"It looks like teens just can't afford to drive," HLDI Vice President Matt Moore said in a press statement. "Paying for their own cars, gas and insurance is hard if they can't find a job. At the same time, kids who count on Mom and Dad to help them also may be out of luck if their parents have been affected by the recession."

A recent study from the U.S. Centers for Disease Control based on survey data estimated that the proportion of high school seniors with a driver's license fell from 85 percent in 1996 to 73 percent in 2010. The proportion of seniors who reported that they didn't drive during an average week rose from 15 percent to 22 percent over the same period.

The HLDI study confirms the drop in teen driving. Analysts looked at the number of rated drivers on collision insurance policies in 49 states and the District of Columbia. From 2006 to 2012 the number of rated drivers ages 14 to 19 fell 12 percent. During the same period, the population of 14- to 19-year-olds dropped by only 3 percent.
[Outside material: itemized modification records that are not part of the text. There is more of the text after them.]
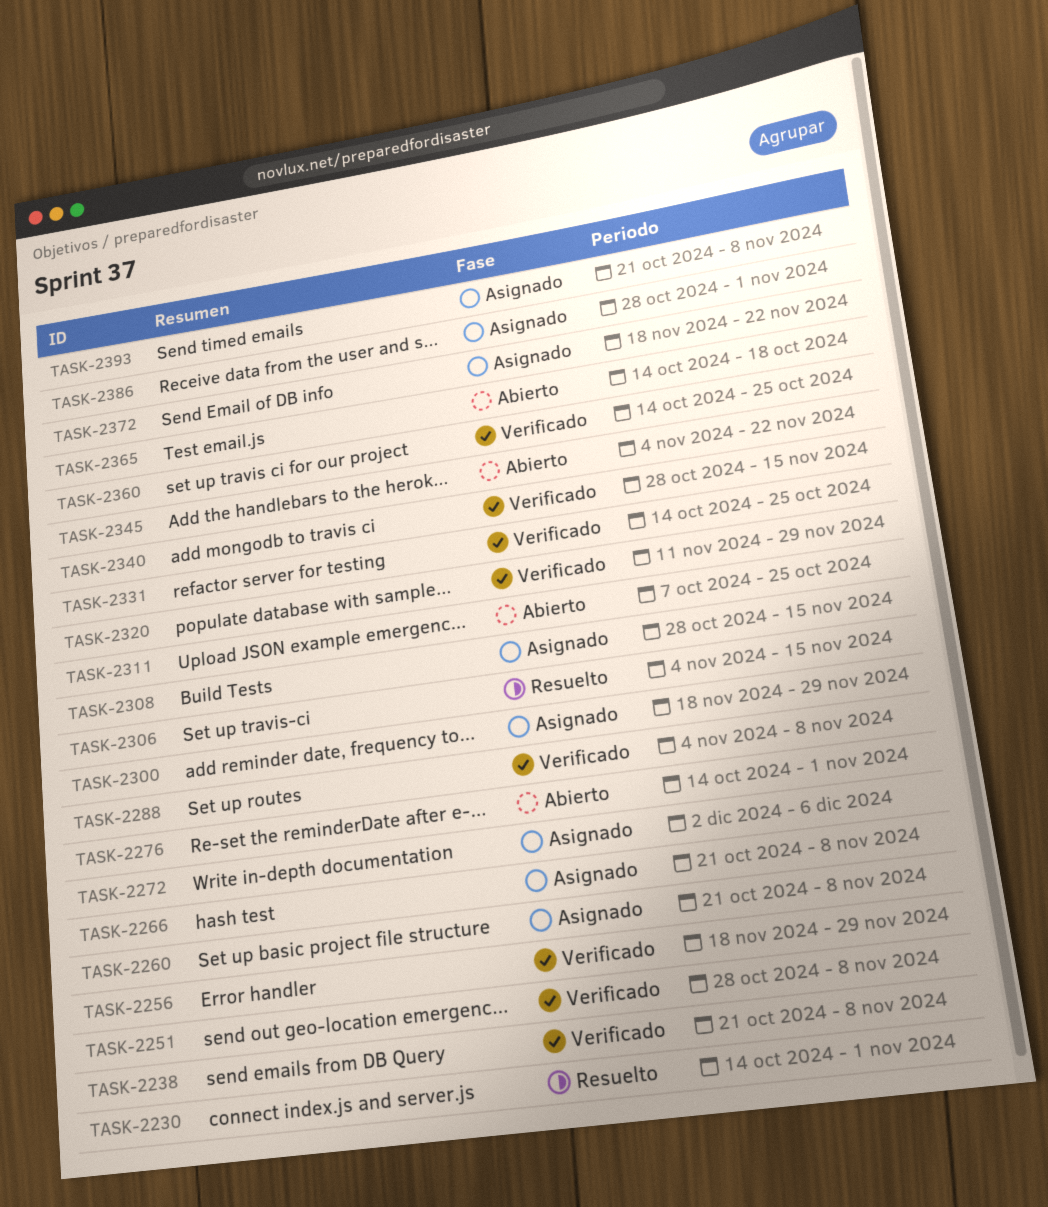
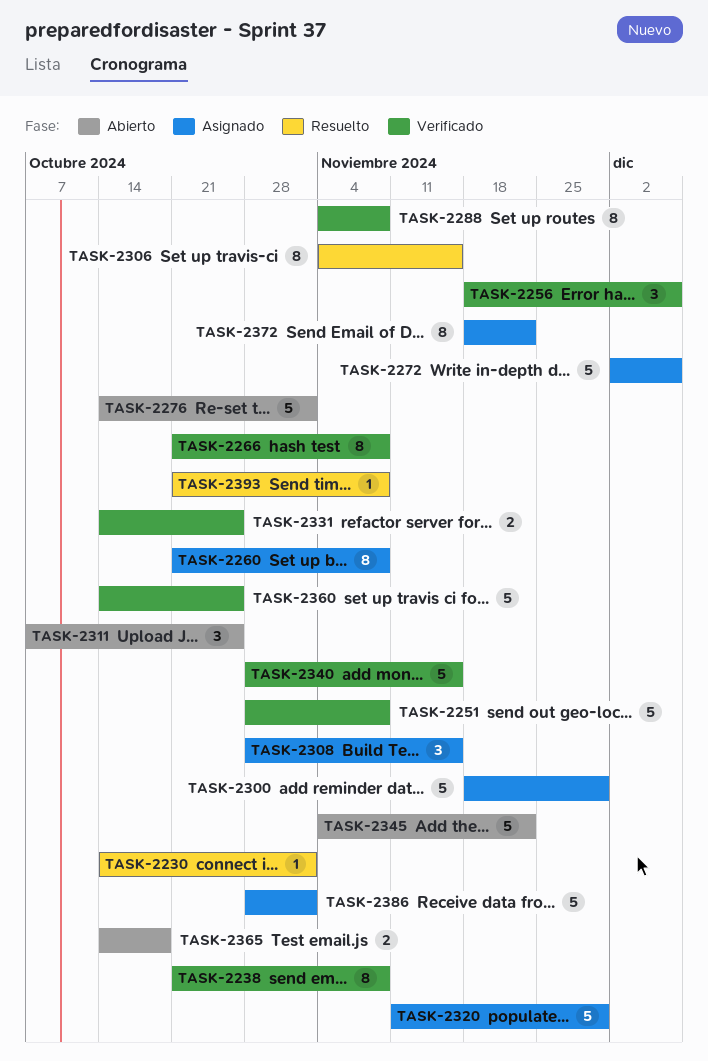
TASK-2256, due: Nov 29 -> Dec 6
TASK-2266, status: Asignado -> Verificado
TASK-2320, status: Verificado -> Asignado
TASK-2393, status: Asignado -> Resuelto

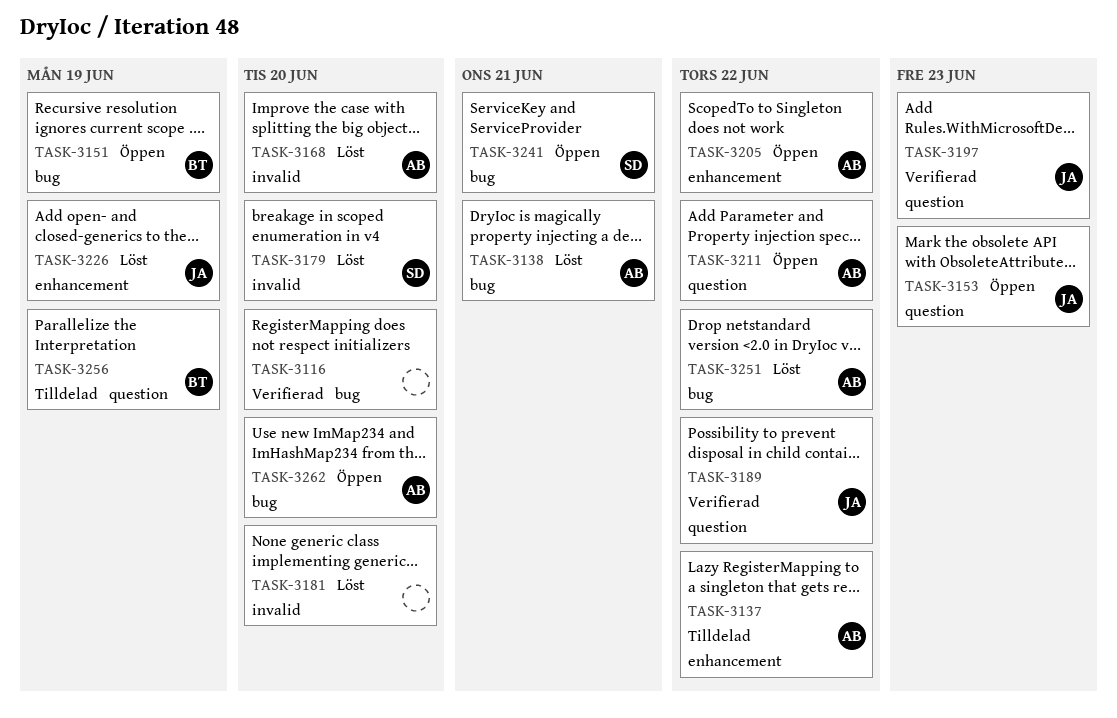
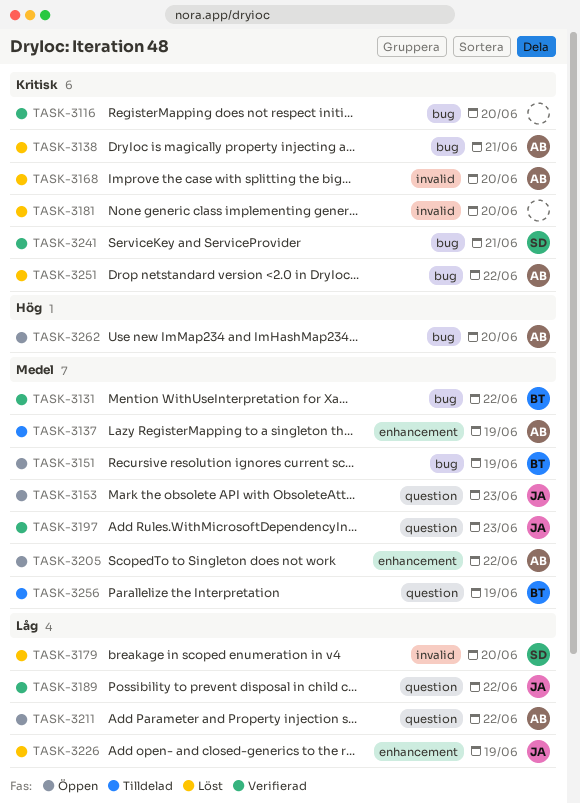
TASK-3131: none -> present
TASK-3137, due: Jun 22 -> Jun 19
TASK-3241, status: Öppen -> Verifierad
The number of rated drivers ages 35 to 54 also fell, but not as sharply.

Meanwhile, the unemployment rate increased for both groups between 2006 and 2010, but the rise was steeper for teenagers -- 11 percentage points versus 5 percentage points for workers ages 35 to 54. The difference in unemployment rates for the two groups increased at the height of the recession and then leveled off after 2010.

"As the economy picks up again, it's possible that more teenagers will get behind the wheel," Moore says. "Unfortunately, that may also mean a rise in teen crash fatalities, which have been trending downward."